I could see where my girls were headed. It isn't easy to save young girls from themselves. My only choice was to do it through example. I realised I had no person to be and wouldn't access and benefit from the potential I knew I had until I I developed her.
What I (and the medical authority) were misreading as inability and disease, was actually under-development and a lack of practice and person. I had ground to make up and deficits for sure.
There are clear problems and deficiencies with me, but I also have potential and capability and can work things out for myself. I just had to learn my unique way of working, the method and procedure. The ordinary way of doing things doesn't work for me, nor my children.

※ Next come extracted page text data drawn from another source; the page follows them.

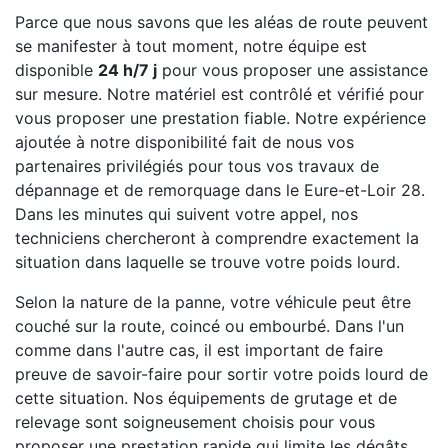
Parce que nous savons que les aléas de route peuvent
se manifester à tout moment, notre équipe est
disponible
24 h/7 j
pour vous proposer une assistance
sur mesure. Notre matériel est contrôlé et vérifié pour
vous proposer une prestation fiable. Notre expérience
ajoutée à notre disponibilité fait de nous vos
partenaires privilégiés pour tous vos travaux de
dépannage et de remorquage dans le Eure-et-Loir 28.
Dans les minutes qui suivent votre appel, nos
techniciens chercheront à comprendre exactement la
situation dans laquelle se trouve votre poids lourd.
Selon la nature de la panne, votre véhicule peut être
couché sur la route, coincé ou embourbé. Dans l'un
comme dans l'autre cas, il est important de faire
preuve de savoir-faire pour sortir votre poids lourd de
cette situation. Nos équipements de grutage et de
relevage sont soigneusement choisis pour vous
proposer une prestation rapide qui limite les dégâts.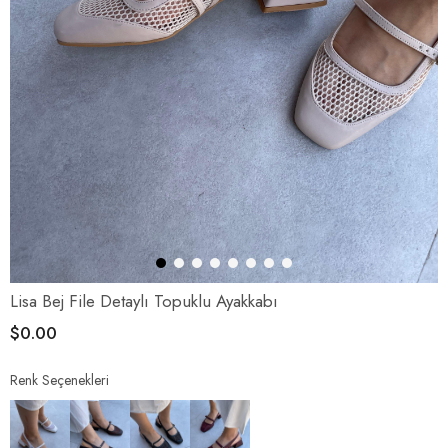
Lisa Bej File Detaylı Topuklu Ayakkabı
$0.00
Renk Seçenekleri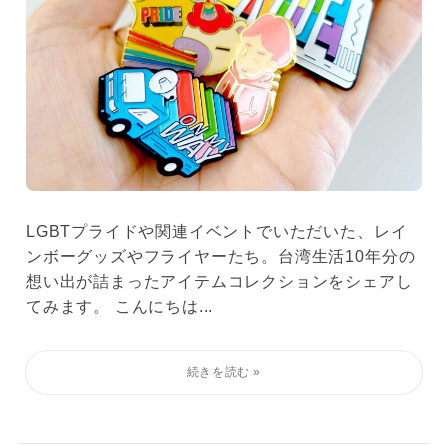
LGBTプライドや関連イベントでいただいた、レイ
ンボーグッズやフライヤーたち。台湾生活10年分の
想い出が詰まったアイテムコレクションをシェアし
てみます。 こんにちは...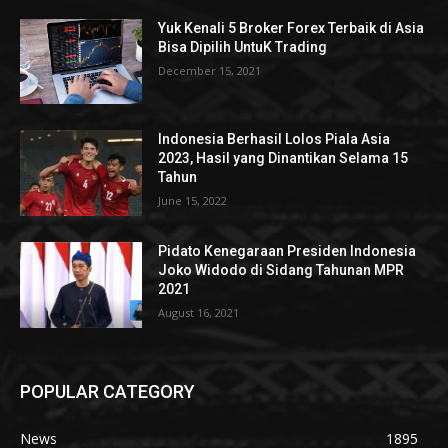
Yuk Kenali 5 Broker Forex Terbaik di Asia
Bisa Dipilih UntuK Trading
December 15, 2021
Indonesia Berhasil Lolos Piala Asia
2023, Hasil yang Dinantikan Selama 15
Tahun
June 15, 2022
Pidato Kenegaraan Presiden Indonesia
Joko Widodo di Sidang Tahunan MPR
2021
August 16, 2021
POPULAR CATEGORY
News
1895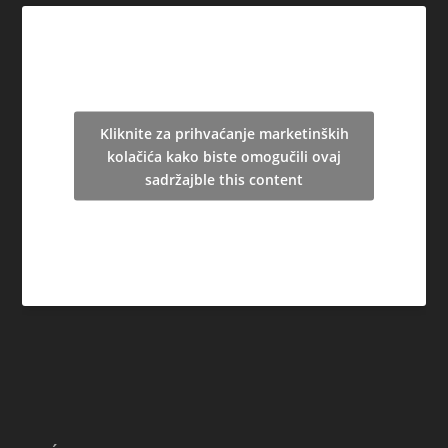
Kliknite za prihvaćanje marketinških
kolačića kako biste omogučili ovaj
sadržajble this content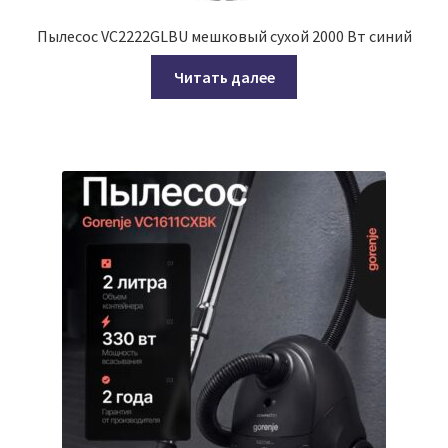
Пылесос VC2222GLBU мешковый сухой 2000 Вт синий
Читать далее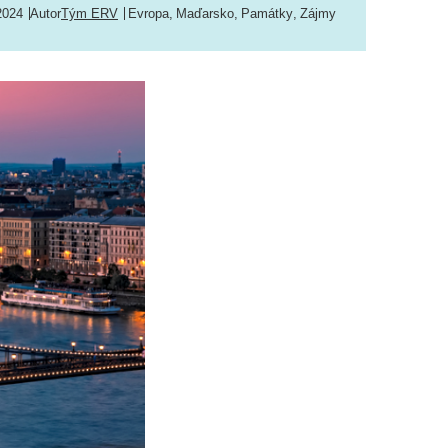
2024
Autor
Tým ERV
Evropa
,
Maďarsko
,
Památky
,
Zájmy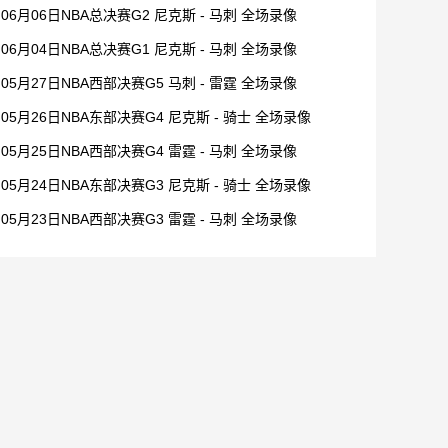
06月06日NBA总决赛G2 尼克斯 - 马刺 全场录像
06月04日NBA总决赛G1 尼克斯 - 马刺 全场录像
05月27日NBA西部决赛G5 马刺 - 雷霆 全场录像
05月26日NBA东部决赛G4 尼克斯 - 骑士 全场录像
05月25日NBA西部决赛G4 雷霆 - 马刺 全场录像
05月24日NBA东部决赛G3 尼克斯 - 骑士 全场录像
05月23日NBA西部决赛G3 雷霆 - 马刺 全场录像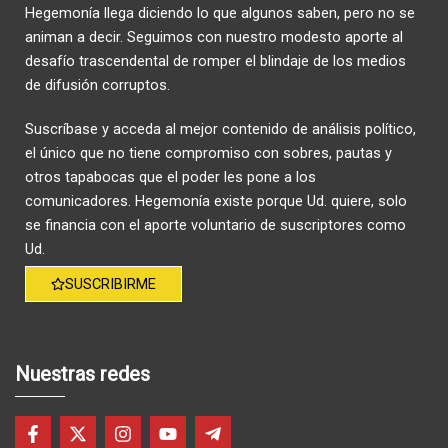
Hegemonía llega diciendo lo que algunos saben, pero no se
animan a decir. Seguimos con nuestro modesto aporte al
desafío trascendental de romper el blindaje de los medios
de difusión corruptos.
Suscríbase y acceda al mejor contenido de análisis político,
el único que no tiene compromiso con sobres, pautas y
otros tapabocas que el poder les pone a los
comunicadores. Hegemonía existe porque Ud. quiere, solo
se financia con el aporte voluntario de suscriptores como
Ud.
SUSCRIBIRME
Nuestras redes
F
X
I
Y
T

I returned to who I was, apologised, made amends, defined who I was, what I had, and what I wanted and then, I plotted who and what I needed to be to get what I wanted. I took stock of what I could do, found ways to learn and gain what I needed, and I built myself into the woman I was screaming to be.
That's the point of all this, not one speck was found in therapy, a diagnosed 'condition', the outside world, or 'self-help.'
It was all within me. It just needed to be unlocked, the pieces laid out on the table and re-stacked, one by one.
Building yourself up into who and what you want is how I now realise you open up and cultivate your life. If you doubt you can, draw or hold back you will lose time and opportunity.
Ultimately, I kept returning to the dichotomy between who I was and who I was being, realised the missing piece was me, and trusted I could reverse it. I 'became' me late, but had waited that entire time to enter my life. In being able to do that I have nothing to prove, 'work' as I expected, and believe in how I guide my children.